Quick introduction to generating counterfactual explanations using DiCE

[1]:
%load_ext autoreload
%autoreload 2
[2]:
# import DiCE
import dice_ml
from dice_ml.utils import helpers # helper functions

DiCE requires two inputs: a training dataset and a pre-trained ML model. When the training dataset is unknown (e.g., for privacy reasons), it can also work without access to the full dataset (see this notebook for examples).

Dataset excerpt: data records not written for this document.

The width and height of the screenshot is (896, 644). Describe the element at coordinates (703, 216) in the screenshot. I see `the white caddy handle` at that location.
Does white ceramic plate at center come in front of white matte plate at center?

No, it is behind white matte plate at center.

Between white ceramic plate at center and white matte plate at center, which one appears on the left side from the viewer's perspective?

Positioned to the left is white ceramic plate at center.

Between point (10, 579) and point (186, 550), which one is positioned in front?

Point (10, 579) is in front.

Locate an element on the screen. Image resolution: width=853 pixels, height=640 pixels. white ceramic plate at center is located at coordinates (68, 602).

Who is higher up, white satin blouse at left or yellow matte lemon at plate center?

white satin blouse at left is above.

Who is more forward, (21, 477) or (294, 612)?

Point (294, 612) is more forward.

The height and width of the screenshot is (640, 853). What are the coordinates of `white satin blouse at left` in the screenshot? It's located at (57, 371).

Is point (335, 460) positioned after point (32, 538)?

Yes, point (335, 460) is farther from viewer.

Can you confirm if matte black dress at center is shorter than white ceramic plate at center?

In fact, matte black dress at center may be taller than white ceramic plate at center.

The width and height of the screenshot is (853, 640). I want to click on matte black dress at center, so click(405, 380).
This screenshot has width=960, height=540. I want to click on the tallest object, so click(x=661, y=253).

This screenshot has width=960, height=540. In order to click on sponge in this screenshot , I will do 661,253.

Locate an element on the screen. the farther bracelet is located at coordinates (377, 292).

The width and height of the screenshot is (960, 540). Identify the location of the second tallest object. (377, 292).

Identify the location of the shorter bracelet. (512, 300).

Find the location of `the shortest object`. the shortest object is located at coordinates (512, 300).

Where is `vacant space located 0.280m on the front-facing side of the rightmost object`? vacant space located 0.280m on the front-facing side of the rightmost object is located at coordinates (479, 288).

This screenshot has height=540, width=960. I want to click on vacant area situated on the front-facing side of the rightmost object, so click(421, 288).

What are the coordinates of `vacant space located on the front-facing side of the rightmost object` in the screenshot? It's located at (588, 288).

Preliminaries: Loading a dataset and a ML model trained over it

Loading the Adult dataset

We use the “adult” income dataset from UCI Machine Learning Repository (https://archive.ics.uci.edu/ml/datasets/adult). For demonstration purposes, we transform the data as described in dice_ml.utils.helpers module.

[3]:
dataset = helpers.load_adult_income_dataset()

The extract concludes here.